» **DIRECTIONS**:
Copy out the lines of the records below, starting with the line containing "pose: elev=172.6 azim=37.5" and going on through the line containing "Dot at: (304, 289)". Leave the pictures out of your answer.

Dataset records:
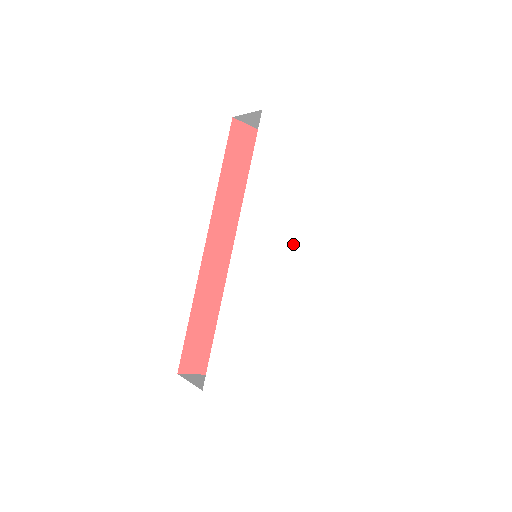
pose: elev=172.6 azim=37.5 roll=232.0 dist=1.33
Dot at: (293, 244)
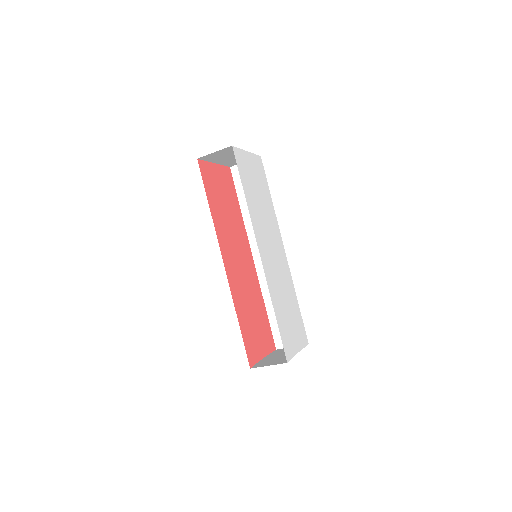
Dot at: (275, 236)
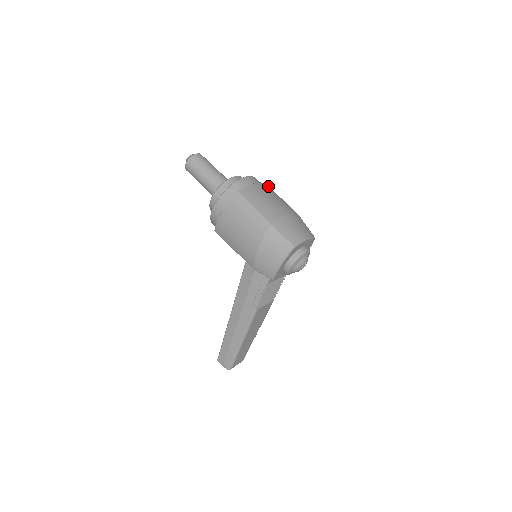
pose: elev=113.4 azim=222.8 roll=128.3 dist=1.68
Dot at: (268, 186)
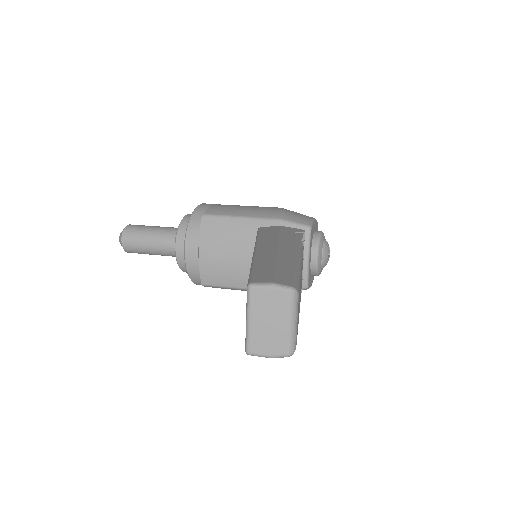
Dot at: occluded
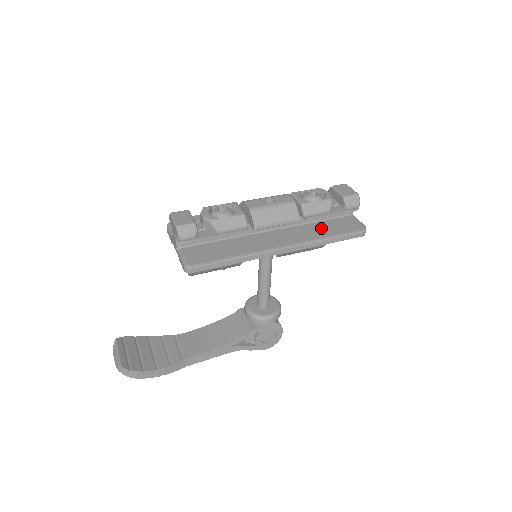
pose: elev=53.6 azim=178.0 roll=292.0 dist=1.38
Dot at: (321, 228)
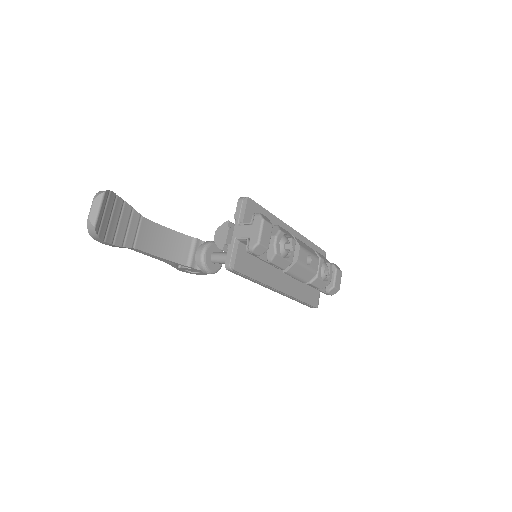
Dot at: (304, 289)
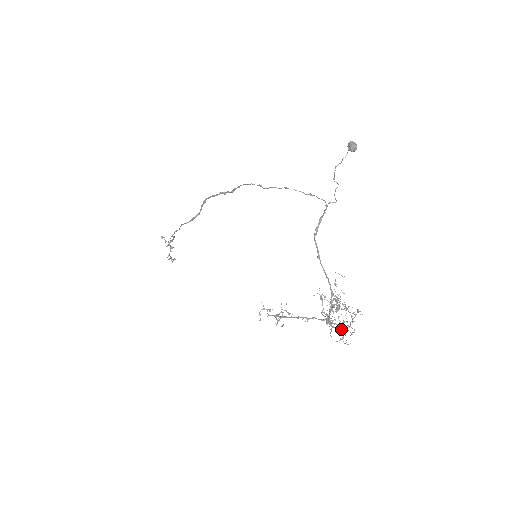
...
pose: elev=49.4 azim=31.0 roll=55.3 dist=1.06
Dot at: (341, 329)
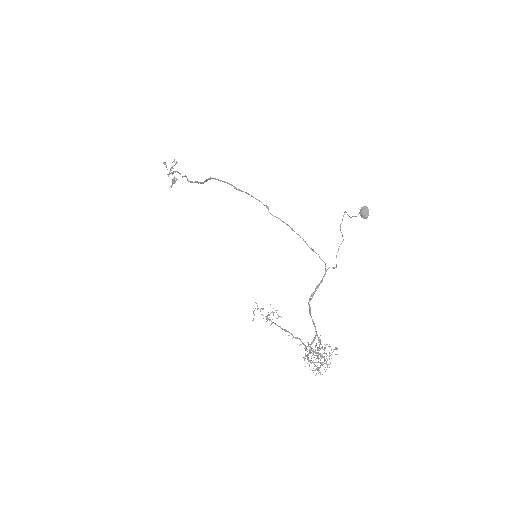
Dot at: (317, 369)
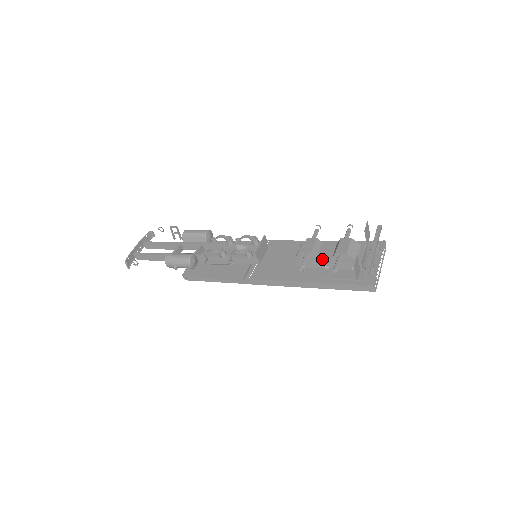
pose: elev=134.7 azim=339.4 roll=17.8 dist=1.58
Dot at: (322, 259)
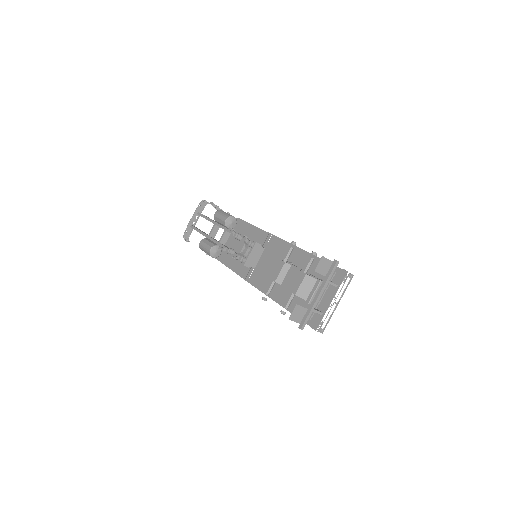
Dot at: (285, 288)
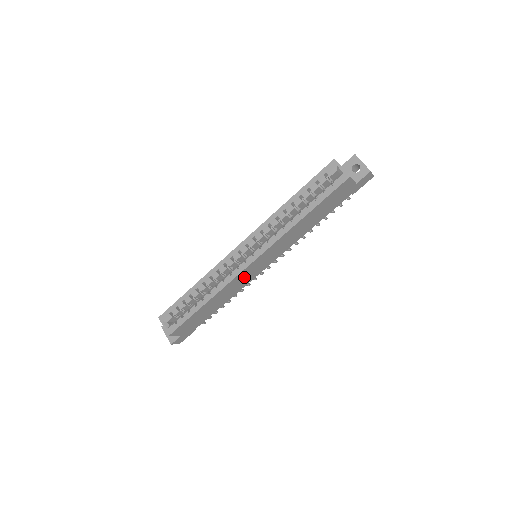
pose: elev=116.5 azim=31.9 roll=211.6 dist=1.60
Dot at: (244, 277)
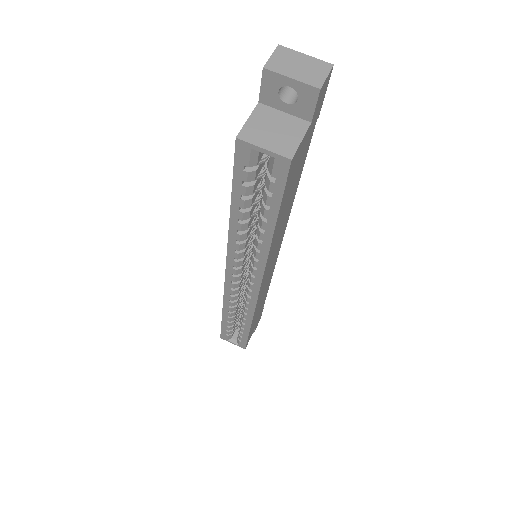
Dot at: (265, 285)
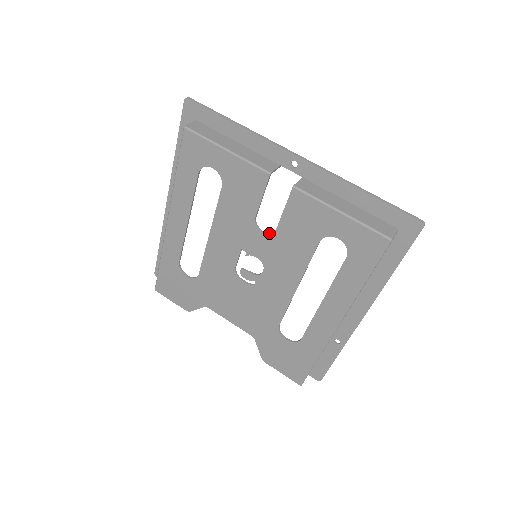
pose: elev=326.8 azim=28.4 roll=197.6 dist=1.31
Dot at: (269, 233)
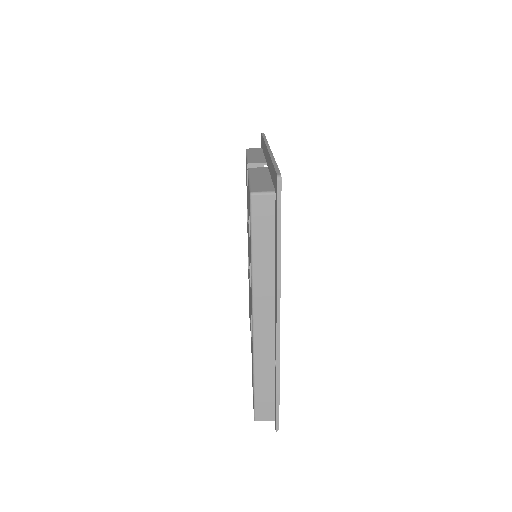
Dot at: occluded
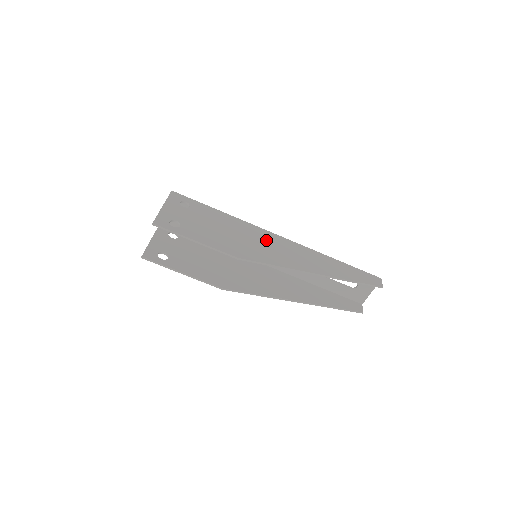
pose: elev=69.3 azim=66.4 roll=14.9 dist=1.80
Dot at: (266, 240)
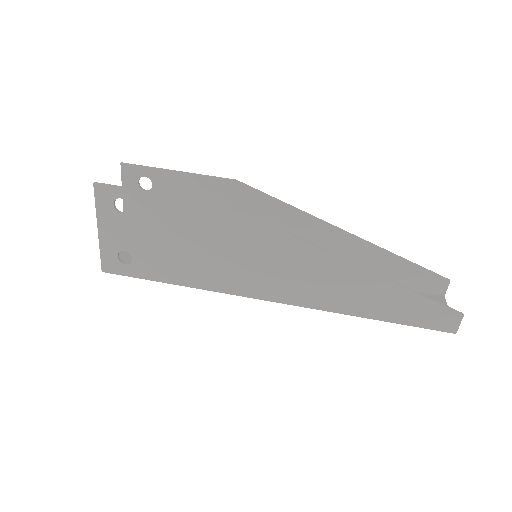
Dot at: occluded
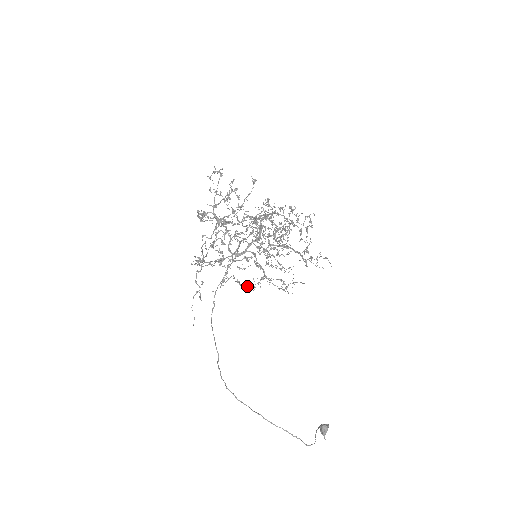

» **COMPLETE OUTPUT**:
pose: elev=172.6 azim=37.5 roll=232.0 dist=1.33
Dot at: (293, 244)
Dot at: (275, 236)
pose: elev=113.4 azim=222.8 roll=128.3 dist=1.68
Dot at: (268, 186)
Dot at: occluded
pose: elev=53.6 azim=178.0 roll=292.0 dist=1.38
Dot at: (321, 228)
Dot at: (304, 289)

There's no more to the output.